> **Exercise brief**
Search the listing for the word "lines" and return each line that contains it.

-- -- --

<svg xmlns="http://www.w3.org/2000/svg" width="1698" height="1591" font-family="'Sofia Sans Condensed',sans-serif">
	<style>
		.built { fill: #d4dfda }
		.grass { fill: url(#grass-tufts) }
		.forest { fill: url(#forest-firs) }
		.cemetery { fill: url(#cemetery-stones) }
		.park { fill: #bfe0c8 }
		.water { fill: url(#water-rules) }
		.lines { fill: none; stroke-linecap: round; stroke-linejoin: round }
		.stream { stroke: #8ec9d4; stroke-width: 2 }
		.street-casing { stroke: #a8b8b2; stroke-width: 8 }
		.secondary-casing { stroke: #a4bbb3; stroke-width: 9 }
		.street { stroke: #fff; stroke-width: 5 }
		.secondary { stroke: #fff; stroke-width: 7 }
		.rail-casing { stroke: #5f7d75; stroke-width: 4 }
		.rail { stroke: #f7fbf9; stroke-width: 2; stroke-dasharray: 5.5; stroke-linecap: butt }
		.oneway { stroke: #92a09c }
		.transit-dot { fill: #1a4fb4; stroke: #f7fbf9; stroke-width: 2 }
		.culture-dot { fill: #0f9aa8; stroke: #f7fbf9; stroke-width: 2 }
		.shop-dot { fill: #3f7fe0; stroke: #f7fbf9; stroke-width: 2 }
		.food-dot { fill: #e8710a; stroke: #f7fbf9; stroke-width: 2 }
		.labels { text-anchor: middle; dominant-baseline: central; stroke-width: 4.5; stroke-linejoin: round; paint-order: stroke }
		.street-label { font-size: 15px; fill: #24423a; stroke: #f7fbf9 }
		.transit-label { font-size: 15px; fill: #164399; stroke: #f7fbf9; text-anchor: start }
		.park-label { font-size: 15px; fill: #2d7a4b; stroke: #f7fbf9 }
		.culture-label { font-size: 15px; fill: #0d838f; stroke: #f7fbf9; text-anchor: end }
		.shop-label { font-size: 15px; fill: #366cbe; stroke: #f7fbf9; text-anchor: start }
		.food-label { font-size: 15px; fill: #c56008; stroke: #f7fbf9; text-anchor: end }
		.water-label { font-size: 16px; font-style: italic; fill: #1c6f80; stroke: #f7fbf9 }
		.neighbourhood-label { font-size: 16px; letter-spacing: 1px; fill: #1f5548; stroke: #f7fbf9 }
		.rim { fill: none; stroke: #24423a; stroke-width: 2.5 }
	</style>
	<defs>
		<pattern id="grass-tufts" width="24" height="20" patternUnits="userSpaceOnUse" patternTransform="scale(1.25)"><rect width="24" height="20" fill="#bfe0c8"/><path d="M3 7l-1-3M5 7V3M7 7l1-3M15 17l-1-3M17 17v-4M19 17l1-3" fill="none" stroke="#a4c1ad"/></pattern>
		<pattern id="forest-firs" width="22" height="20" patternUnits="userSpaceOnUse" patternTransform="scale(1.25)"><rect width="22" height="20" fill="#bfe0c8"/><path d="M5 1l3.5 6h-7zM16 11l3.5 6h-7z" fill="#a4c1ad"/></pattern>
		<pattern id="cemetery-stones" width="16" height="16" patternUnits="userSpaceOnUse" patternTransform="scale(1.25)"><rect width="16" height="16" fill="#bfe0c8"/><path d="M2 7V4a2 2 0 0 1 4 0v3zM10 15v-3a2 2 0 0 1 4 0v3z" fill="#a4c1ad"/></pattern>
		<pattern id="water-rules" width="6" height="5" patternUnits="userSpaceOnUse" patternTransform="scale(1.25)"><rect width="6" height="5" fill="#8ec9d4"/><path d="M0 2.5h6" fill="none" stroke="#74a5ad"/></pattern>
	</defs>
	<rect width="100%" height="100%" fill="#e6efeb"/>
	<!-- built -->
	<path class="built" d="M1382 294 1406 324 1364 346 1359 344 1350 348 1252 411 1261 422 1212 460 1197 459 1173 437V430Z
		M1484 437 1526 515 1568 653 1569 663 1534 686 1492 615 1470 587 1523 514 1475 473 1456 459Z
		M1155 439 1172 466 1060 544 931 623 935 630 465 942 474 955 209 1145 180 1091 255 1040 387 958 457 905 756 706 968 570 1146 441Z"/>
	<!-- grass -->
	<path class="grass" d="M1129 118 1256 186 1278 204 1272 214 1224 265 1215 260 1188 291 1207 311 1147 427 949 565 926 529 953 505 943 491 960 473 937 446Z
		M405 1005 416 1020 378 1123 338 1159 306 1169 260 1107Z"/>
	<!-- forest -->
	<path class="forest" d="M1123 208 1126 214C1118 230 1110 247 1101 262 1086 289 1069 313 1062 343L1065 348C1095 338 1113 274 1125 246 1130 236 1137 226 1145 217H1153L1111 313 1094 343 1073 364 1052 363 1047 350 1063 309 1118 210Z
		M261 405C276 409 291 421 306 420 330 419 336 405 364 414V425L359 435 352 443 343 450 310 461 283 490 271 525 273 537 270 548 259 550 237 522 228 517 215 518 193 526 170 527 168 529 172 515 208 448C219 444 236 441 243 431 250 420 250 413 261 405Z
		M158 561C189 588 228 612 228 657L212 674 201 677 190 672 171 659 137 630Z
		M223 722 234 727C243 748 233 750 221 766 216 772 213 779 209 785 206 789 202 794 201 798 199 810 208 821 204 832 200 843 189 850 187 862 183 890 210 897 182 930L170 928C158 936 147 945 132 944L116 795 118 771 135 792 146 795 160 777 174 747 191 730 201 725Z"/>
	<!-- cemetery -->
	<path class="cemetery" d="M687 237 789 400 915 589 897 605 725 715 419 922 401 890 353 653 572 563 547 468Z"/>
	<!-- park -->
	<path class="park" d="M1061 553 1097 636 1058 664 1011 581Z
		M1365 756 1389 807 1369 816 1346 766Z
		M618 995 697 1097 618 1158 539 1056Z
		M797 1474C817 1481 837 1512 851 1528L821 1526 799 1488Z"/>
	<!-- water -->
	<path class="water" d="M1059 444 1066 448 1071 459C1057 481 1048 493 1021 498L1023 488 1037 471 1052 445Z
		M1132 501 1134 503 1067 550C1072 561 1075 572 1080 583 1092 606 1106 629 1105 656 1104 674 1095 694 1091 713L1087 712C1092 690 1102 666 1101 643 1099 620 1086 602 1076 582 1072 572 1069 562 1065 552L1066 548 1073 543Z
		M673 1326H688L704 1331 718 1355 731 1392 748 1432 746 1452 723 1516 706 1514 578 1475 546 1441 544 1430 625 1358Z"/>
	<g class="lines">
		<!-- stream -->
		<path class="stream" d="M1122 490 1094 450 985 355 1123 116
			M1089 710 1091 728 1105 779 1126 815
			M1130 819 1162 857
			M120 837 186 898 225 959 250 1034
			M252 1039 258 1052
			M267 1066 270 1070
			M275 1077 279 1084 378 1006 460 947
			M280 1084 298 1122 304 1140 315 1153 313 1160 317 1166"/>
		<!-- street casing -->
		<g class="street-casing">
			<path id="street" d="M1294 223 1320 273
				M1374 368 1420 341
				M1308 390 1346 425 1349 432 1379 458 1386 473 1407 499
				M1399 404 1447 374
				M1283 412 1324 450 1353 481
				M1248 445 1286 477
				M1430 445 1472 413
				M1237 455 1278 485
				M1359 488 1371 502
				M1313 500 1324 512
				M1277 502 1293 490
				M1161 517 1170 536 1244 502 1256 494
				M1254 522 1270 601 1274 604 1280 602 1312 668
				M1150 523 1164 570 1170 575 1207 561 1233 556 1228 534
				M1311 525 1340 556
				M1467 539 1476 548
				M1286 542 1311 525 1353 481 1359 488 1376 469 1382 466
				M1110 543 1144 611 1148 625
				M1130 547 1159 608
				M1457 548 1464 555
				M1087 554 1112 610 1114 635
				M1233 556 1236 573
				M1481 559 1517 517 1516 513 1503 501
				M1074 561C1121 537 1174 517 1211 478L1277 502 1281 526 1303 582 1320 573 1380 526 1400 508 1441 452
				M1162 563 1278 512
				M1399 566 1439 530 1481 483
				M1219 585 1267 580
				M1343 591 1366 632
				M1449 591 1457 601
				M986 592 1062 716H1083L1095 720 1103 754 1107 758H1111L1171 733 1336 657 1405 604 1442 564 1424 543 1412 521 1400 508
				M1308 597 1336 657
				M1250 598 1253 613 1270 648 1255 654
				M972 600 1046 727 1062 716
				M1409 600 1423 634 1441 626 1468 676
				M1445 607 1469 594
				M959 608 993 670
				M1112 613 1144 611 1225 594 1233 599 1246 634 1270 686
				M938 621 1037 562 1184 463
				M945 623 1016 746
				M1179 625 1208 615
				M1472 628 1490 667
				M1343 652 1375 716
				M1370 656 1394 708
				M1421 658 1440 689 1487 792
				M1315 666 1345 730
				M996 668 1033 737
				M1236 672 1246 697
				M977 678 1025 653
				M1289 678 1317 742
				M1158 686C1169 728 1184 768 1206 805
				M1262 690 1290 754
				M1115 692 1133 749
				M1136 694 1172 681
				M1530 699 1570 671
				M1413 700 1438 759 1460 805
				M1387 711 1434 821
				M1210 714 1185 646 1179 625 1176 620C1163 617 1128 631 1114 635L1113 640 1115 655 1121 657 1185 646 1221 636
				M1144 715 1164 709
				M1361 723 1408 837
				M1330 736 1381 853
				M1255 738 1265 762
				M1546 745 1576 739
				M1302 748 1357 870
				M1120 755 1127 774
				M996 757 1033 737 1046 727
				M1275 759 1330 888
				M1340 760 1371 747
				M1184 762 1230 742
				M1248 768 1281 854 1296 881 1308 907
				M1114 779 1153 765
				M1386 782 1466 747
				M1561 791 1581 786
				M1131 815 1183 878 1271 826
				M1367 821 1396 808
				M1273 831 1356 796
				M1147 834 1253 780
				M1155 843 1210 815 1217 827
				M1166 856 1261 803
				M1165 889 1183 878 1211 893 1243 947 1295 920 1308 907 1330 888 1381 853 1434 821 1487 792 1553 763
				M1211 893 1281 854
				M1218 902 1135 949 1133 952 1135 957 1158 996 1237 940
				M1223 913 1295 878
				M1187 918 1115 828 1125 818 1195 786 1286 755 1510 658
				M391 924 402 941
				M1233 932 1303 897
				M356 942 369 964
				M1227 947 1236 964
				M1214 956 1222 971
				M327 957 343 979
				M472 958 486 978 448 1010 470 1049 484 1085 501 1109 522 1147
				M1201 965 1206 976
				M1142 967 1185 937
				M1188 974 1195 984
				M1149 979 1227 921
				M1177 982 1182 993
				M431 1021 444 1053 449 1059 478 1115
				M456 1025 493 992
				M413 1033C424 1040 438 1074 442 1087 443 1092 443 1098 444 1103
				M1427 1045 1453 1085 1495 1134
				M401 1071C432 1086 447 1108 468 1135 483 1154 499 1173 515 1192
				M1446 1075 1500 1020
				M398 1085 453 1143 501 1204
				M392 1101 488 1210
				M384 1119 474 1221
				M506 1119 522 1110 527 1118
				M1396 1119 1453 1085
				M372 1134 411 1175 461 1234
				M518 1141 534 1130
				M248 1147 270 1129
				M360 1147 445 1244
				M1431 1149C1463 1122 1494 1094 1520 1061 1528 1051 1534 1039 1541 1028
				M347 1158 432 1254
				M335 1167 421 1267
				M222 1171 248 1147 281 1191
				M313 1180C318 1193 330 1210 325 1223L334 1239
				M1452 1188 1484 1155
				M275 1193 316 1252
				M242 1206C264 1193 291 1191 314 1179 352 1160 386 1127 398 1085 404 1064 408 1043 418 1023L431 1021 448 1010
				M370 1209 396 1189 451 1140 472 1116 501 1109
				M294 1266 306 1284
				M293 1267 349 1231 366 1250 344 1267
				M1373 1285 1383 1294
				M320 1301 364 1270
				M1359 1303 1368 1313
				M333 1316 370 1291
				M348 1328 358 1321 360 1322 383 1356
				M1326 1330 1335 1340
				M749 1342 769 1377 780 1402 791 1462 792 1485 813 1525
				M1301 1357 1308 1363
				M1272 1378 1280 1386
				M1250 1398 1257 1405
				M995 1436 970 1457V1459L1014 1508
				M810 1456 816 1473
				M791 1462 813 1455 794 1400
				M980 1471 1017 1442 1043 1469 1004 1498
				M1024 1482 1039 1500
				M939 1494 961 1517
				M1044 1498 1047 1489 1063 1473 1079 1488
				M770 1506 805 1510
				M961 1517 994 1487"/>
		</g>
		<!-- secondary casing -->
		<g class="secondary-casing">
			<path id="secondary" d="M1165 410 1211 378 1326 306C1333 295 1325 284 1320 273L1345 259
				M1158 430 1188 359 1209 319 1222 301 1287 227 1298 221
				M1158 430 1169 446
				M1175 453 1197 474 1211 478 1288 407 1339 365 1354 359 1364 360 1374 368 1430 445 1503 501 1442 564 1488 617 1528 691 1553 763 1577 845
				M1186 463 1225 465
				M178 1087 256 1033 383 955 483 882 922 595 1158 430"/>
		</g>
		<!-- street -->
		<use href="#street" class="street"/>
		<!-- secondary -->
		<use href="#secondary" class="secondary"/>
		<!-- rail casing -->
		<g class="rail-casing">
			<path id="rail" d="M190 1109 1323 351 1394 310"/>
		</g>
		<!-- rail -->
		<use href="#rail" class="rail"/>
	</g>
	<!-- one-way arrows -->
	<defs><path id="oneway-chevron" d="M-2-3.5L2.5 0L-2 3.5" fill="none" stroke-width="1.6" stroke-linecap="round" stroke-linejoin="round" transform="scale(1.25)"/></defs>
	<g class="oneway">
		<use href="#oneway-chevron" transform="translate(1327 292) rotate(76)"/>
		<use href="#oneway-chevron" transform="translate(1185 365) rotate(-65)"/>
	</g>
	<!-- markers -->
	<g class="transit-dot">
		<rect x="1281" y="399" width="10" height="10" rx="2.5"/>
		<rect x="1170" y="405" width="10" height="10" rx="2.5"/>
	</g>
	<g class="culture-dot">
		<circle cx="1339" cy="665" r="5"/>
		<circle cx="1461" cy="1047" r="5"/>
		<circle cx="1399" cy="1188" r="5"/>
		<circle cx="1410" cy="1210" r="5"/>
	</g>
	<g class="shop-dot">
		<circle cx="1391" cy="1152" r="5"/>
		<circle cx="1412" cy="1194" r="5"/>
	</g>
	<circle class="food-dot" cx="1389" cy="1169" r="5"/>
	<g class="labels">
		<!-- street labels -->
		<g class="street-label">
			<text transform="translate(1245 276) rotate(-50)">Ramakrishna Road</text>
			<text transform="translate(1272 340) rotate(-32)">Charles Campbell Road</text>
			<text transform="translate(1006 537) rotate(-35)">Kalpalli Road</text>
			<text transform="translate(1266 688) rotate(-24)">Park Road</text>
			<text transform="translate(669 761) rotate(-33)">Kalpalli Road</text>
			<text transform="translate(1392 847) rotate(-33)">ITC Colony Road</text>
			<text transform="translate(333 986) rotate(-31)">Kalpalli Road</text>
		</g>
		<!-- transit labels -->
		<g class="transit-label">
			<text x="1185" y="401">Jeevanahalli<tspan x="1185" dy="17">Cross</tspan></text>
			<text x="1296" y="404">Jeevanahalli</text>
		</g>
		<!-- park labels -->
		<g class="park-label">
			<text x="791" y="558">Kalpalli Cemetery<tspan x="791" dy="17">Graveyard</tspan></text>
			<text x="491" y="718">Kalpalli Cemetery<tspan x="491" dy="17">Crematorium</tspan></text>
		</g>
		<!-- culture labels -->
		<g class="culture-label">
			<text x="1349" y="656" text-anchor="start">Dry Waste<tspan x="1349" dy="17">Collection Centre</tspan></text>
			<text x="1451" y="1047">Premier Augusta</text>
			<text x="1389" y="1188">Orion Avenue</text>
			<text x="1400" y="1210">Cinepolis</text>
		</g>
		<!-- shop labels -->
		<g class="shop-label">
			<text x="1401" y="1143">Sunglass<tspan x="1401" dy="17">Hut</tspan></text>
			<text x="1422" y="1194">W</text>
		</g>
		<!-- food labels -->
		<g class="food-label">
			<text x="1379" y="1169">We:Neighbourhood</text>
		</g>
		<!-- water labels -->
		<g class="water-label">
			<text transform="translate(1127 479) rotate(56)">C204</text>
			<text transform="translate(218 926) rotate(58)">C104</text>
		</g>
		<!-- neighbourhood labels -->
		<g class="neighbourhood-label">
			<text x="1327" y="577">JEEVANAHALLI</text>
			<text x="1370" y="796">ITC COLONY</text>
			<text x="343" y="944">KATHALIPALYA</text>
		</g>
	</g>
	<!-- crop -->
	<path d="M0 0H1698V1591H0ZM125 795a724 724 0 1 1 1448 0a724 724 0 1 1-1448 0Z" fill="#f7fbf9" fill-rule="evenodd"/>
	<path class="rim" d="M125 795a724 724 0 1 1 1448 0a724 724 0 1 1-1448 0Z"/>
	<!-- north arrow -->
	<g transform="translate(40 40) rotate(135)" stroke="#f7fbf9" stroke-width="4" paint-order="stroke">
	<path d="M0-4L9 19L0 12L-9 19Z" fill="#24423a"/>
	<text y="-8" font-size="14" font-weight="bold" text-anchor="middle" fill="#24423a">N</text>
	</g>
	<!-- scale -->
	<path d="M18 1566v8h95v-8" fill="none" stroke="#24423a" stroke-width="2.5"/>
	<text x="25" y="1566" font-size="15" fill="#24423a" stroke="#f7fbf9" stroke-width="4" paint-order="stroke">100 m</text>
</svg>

-- -- --

> **Task response**
		.lines { fill: none; stroke-linecap: round; stroke-linejoin: round }
	<g class="lines">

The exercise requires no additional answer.